Step into any Best Buy and you will doubtless be confronted by walls of HDTVs. The majority cost several hundred dollars, some will top $1000 and a select few “elite” units retail for over $7000. Without the elite sets, the $1000 items are the most expensive of the lot, and consumers rarely purchase the most expensive item available. Offer a couple HDTVs that are 7 times the price, and all of a sudden a $1000 unit looks like a huge value by comparison. The presence of the extreme option enhances the perceived value of the mid-range option.
The same premise that works in business manifests itself in personal relationships. Schadenfreude and the idea of “keeping up with the Joneses” both capture the idea that human happiness is a function of our position relative to others. Several years ago when I asked one of my more ambitious friends from MIT about his career plans after graduation he commented, “Well, I’m either going to get a job at Goldman Sachs, or I’ll become a bum.” While this statement seems objectively ridiculous, it’s far less so when you realize that he, like most of us, tends to measure our worth relative to those immediately around us.
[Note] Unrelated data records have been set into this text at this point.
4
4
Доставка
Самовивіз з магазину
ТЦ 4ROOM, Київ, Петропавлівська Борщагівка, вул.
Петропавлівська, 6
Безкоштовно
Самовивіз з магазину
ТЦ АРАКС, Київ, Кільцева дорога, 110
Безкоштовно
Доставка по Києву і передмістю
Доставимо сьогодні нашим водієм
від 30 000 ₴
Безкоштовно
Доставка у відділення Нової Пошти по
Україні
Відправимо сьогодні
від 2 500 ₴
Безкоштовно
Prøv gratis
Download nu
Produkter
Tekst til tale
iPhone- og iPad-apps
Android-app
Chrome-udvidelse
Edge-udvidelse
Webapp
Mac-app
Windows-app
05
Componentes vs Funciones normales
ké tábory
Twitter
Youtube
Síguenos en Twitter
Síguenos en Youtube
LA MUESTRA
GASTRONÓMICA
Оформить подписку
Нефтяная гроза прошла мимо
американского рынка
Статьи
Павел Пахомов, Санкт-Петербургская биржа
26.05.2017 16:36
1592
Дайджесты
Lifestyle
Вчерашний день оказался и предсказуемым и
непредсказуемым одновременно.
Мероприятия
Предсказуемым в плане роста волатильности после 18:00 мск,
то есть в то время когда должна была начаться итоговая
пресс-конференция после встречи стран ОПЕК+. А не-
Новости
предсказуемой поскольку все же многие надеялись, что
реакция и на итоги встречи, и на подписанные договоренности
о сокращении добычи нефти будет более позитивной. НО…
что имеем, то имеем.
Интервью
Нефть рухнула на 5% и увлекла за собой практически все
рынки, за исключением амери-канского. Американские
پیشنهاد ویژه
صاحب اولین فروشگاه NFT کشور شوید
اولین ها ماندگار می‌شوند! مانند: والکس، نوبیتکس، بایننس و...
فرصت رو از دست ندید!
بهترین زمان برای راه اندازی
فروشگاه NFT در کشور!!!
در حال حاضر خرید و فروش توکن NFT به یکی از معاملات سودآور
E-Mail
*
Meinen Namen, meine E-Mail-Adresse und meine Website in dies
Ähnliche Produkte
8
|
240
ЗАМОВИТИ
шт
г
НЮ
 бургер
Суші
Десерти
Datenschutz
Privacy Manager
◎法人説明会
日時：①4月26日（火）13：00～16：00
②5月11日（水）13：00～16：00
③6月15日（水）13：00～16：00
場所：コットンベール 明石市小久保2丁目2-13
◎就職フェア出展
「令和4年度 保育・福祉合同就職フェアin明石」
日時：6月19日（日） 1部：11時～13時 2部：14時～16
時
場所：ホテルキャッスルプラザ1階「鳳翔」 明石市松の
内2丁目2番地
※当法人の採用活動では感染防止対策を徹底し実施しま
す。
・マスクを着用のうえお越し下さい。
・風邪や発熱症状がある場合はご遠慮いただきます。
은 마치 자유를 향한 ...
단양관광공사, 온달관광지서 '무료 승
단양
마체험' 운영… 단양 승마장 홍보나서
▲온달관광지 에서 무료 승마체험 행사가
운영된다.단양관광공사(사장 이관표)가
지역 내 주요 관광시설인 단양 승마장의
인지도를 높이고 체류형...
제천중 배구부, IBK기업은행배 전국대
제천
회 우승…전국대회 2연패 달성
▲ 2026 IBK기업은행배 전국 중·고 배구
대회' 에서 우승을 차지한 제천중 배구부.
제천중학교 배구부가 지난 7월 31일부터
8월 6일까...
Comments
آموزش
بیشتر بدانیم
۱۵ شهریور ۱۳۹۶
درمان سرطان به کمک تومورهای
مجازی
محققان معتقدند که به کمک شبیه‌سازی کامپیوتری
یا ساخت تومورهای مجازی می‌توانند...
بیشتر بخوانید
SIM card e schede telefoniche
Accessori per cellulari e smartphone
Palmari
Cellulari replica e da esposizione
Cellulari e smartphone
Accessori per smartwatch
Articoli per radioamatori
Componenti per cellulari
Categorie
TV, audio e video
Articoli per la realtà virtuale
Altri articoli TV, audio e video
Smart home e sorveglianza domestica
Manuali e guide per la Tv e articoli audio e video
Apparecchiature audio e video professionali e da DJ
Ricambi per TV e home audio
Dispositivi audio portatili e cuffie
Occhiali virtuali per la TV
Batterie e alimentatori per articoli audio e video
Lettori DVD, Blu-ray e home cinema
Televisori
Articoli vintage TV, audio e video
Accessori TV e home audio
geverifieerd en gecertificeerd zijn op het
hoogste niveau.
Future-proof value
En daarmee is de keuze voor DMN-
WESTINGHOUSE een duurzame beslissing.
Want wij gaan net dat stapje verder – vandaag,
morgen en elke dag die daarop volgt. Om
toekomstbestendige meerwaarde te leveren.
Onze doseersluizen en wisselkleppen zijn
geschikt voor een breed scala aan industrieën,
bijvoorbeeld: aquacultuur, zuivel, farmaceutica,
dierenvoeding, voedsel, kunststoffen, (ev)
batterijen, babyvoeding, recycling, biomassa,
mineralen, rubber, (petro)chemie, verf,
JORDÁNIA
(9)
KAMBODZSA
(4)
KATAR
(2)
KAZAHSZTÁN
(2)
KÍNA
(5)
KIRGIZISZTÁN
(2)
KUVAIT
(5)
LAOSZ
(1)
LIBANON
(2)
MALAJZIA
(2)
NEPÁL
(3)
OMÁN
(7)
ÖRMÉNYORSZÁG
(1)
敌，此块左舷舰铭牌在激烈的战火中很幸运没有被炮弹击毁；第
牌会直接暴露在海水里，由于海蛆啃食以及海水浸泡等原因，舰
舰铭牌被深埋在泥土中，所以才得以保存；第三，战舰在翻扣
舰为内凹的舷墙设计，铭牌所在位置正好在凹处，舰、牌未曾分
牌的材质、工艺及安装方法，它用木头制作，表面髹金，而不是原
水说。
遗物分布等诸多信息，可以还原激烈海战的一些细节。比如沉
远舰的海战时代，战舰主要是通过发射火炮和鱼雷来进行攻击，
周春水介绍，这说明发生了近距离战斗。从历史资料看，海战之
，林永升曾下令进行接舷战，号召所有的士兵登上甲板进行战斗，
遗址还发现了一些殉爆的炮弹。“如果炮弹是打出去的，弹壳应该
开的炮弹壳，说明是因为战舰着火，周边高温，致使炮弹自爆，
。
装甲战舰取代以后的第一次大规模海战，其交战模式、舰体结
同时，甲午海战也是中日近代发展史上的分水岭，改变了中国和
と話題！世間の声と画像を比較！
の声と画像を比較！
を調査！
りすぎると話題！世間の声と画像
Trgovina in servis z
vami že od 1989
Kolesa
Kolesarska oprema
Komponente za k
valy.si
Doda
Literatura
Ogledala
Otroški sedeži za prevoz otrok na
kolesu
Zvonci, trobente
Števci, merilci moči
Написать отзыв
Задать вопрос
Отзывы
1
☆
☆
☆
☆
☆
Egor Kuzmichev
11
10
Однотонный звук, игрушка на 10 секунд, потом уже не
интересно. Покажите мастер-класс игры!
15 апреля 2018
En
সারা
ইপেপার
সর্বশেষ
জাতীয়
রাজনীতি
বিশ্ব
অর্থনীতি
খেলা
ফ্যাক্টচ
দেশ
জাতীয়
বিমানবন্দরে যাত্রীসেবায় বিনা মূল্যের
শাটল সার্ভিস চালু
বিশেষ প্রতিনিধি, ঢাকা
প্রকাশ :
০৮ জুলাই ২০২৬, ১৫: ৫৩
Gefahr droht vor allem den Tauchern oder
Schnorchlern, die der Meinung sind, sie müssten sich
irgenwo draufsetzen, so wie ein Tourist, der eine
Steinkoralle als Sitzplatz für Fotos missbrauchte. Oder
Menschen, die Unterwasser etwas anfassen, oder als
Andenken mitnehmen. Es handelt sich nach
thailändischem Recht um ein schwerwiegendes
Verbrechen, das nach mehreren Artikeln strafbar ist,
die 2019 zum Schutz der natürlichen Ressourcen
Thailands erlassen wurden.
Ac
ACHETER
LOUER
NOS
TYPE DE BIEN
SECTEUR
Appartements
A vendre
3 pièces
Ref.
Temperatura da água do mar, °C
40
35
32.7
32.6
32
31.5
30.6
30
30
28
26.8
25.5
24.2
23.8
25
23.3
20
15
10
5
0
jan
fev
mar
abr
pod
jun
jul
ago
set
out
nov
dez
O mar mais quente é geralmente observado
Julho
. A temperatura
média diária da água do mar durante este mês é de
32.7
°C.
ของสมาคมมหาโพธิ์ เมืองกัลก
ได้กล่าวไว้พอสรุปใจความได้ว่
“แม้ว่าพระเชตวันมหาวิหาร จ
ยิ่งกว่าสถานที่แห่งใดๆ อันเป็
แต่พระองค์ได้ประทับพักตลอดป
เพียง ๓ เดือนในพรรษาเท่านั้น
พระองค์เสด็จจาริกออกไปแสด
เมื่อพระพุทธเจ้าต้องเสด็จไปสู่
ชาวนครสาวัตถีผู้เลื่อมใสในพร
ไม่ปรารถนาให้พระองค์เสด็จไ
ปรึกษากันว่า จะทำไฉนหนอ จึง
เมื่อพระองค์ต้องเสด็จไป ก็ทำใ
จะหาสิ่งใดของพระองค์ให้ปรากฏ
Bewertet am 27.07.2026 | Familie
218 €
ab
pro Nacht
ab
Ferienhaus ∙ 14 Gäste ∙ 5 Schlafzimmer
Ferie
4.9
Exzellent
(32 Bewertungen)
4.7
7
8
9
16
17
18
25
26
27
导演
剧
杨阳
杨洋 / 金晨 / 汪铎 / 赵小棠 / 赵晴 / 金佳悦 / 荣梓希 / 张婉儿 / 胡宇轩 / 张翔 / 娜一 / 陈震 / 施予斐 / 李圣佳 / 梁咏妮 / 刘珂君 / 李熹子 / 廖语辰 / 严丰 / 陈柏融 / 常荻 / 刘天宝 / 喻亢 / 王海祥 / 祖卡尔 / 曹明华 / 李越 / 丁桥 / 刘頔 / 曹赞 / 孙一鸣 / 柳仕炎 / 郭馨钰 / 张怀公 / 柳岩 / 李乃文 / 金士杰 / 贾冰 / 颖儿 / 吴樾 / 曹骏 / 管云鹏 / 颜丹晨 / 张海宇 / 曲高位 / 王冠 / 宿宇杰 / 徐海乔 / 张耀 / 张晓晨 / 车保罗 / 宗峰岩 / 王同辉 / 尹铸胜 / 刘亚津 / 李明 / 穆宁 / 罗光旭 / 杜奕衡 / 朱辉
For Democrats, their great missed opportunity in the health care debate was their failure to offer their own “elite” version of health care – the type of over-the-top plan where the government pays for any health care you want, offers it instantly, forever and throws a popsicle in to boot.
This broad relinquishment of power to the government would have admittedly been too much for many conservatives to stomach, but the point would never have been for them to swallow. The proposal would have been a straw man created for political opposition like Fox News, Rush Limbaugh and the Tea Party to lash into and eviscerate.
But as in business, moving towards a more reasonable position adds value en route. Infomercials advertise the ShamWow not for $60, not even for $40 – but for only $19.99! And if you buy right now, you’ll get a second set and
the ShamWow mop absolutely free! These types of sales pitches are ubiquitous because they are effective. The base price is kept artificially high so that the discounted price they intended to sell at the entire time seems like a tremendous value in comparison.
Gradually, the Democrats could have reined in their plan, approaching the house they intended to sell the entire time. Each center-converging policy iteration would have added value in the eyes of the swayable center and saddled the conservative media with the burden of railing against a plan that conceded to many of their objections. Should the criticisms persist long enough, the unwavering opposition runs the risk of being perceived as increasingly petulant and unreasonable.
However, this value added approach is no panacea. Hardcore conservatives and Republican lawmakers dead set against health care reform would have voted against it regardless of how the final proposal was reached. But since relative reform adds value, a Democratic proposal reached via concessions would have had greater worth in the eyes of the public than the same version which was just dropped on the country. Ultimately, a series of value added liberal policies could have shifted the political center leftward and better facilitated a sustainable majority.
They say you never realize what you had until it’s gone. If the Democrats are smart, they will take their 2010 electoral walloping as a lesson in messaging and missed opportunity. If they do, the Democrats of the future just may be smart, competent and persuasive – if only by comparison.